--- Consigne ---
Selon l'extrait fourni sur l'orfèvrerie romane, en quelles matières sont faits les yeux de la Sainte Foy ?

--- Extrait fourni ---
----------
Telle est l'originalité de cet art. Si le vitrail verse l'extase, si la tenture grise, l'orfèvrerie fascine. La Sainte Foy, toute en or, ne représente pas le sacré; par sa matière magique, elle est le sacré lui-même, obsédant. Avec la raideur de sa posture frontale, la fixité de ses yeux en verre bleu et émail blanc, ses grouillements de pierreries, elle fulgure, redoutable. On comprend qu'à cette époque où les idées iconoclastes avaient encore des adeptes, les contemporains aient qualifié ce genre de statues, apparues dans le Massif Central à la fin du Xe siècle, d'« idoles païennes ». Dans l'orfèvrerie non-figurative, un calice ou un évangéliaire romans ne servent pas une fin sacrée et ils ne reçoivent pas de cette fin leur dignité. C'est au contraire leur puissance de talisman, où se concentrent les vertus du métal, des pierres rares et des émaux, qui sacralise les gestes du rituel. Ou plutôt gestes et choses ne font qu'un. Ils sont si bien destination manifestée qu'on ne peut les imaginer en contact qu'avec l'eucharistie, les reliques des martyrs ou la parole de Dieu.
----------
--- Enregistrements fournis ---
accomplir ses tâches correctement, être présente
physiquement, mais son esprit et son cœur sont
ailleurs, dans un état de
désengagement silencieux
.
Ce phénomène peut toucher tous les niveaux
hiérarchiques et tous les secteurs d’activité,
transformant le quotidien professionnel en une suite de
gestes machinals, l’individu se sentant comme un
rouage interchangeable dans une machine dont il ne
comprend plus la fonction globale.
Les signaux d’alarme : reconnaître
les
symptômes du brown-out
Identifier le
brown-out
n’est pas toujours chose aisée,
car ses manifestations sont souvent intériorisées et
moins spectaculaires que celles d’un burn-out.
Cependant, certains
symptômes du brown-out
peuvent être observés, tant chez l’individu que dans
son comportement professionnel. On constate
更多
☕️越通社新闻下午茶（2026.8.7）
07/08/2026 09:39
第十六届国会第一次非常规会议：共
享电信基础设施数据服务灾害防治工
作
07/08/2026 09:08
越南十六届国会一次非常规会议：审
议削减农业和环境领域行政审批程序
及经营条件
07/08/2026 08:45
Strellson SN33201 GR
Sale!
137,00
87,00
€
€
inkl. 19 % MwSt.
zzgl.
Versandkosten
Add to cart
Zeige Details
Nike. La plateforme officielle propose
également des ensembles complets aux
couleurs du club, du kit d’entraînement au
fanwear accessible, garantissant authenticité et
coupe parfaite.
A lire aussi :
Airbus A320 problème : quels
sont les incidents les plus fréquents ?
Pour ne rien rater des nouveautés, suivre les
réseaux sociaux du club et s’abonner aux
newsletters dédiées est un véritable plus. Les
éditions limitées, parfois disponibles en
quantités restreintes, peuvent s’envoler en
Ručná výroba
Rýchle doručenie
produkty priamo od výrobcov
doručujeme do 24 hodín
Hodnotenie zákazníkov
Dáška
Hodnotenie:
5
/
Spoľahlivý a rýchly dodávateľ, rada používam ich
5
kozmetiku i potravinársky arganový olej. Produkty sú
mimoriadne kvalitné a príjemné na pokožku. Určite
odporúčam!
----------
--- Réponse ---
En verre bleu et en émail blanc.